Suppose, on the final day of exams, on the last exam, you think you’ve done poorly. In fact, you only got 1 in 10 questions completely right. On the other 9, you hope you’d get at least a bit of partial credit. On the other hand, all 4 of your friends (in the class of 50) think they’ve done poorly. Maybe there will be a curve? In fact, if the final exam curve is good enough, you might even get an A for the course.
The grade goes online at 6 PM. It’s already there, and it won’t change.
So what do you do? This is the last grade of the semester, and no more exams to study for. A bad grade will make you unhappy for the rest of the evening (you wanted to go to that party, right? You won’t have much fun thinking about that grade). A good grade will make you happy, but so what? Happiness comes with diminishing marginal returns (and for me it’s more like a binary value, happy or not). You have a higher expected utility for tonight if you don’t check your grade. And you’re not any worse off checking the grade tomorrow.
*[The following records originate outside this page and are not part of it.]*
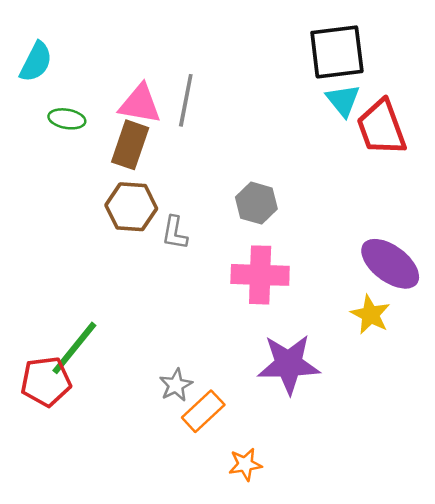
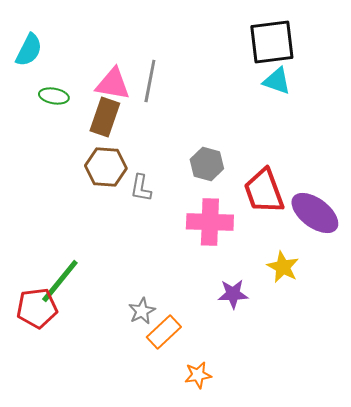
cyan triangle: (343, 100) -> (277, 81), turned -32
red trapezoid: (381, 128) -> (264, 191), moved
yellow star: (370, 315) -> (283, 267), moved
purple star: (289, 364) -> (233, 294), size x0.6

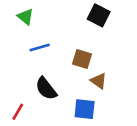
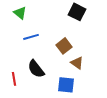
brown square: (82, 59) -> (64, 46), turned 35
red line: (18, 112) -> (14, 79), moved, turned -40

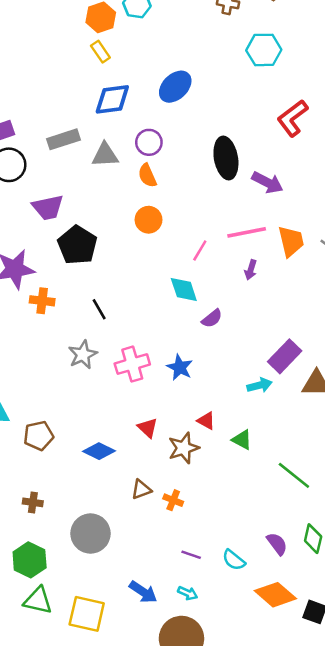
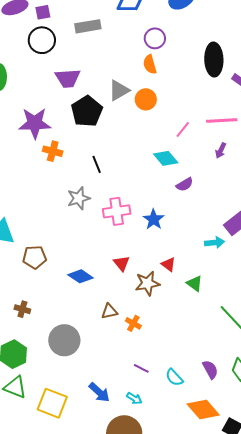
gray triangle: (105, 155) -> (119, 90), moved, turned -35
cyan diamond: (184, 290) -> (166, 158), turned -30

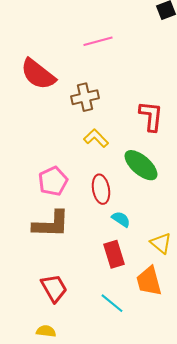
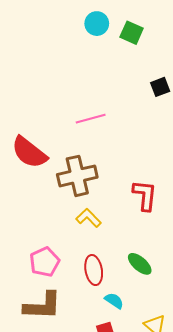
brown cross: (85, 97) -> (77, 176), size x1.4
green ellipse: (141, 165) -> (140, 264), moved, size x0.7

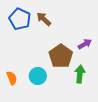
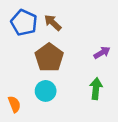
brown pentagon: (61, 56) -> (49, 57), moved
orange semicircle: (12, 78) -> (14, 104), moved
Should you destroy all that expected utility by the truth? (For reference, the truth is a that you got a C-, which is BAD).
My “solution” to this problem (probably irrational?) is in the spirit of “The other way is closed.” I look.
To maximize utility, I shouldn’t look at the grade until tomorrow morning. Some people don’t. I haven’t, once, and it didn’t bother me too much that I haven’t. And after bad grades, the outcome was usually pretty much as expected. So I know my utility function. That’s not the reason.
This is like the two-box decision of Newcomb’s problem. Rationally (according to Eliezer) you would pick one box. I’m not rational. I pick two. What’s there, is already there.
I. JUST. CAN’T. NOT. LOOK.
I would be happier knowing the grade is bad, rather than not knowing at all. Knowing leaves me free to enjoy the party, rather than worry about it and be distracted at the party.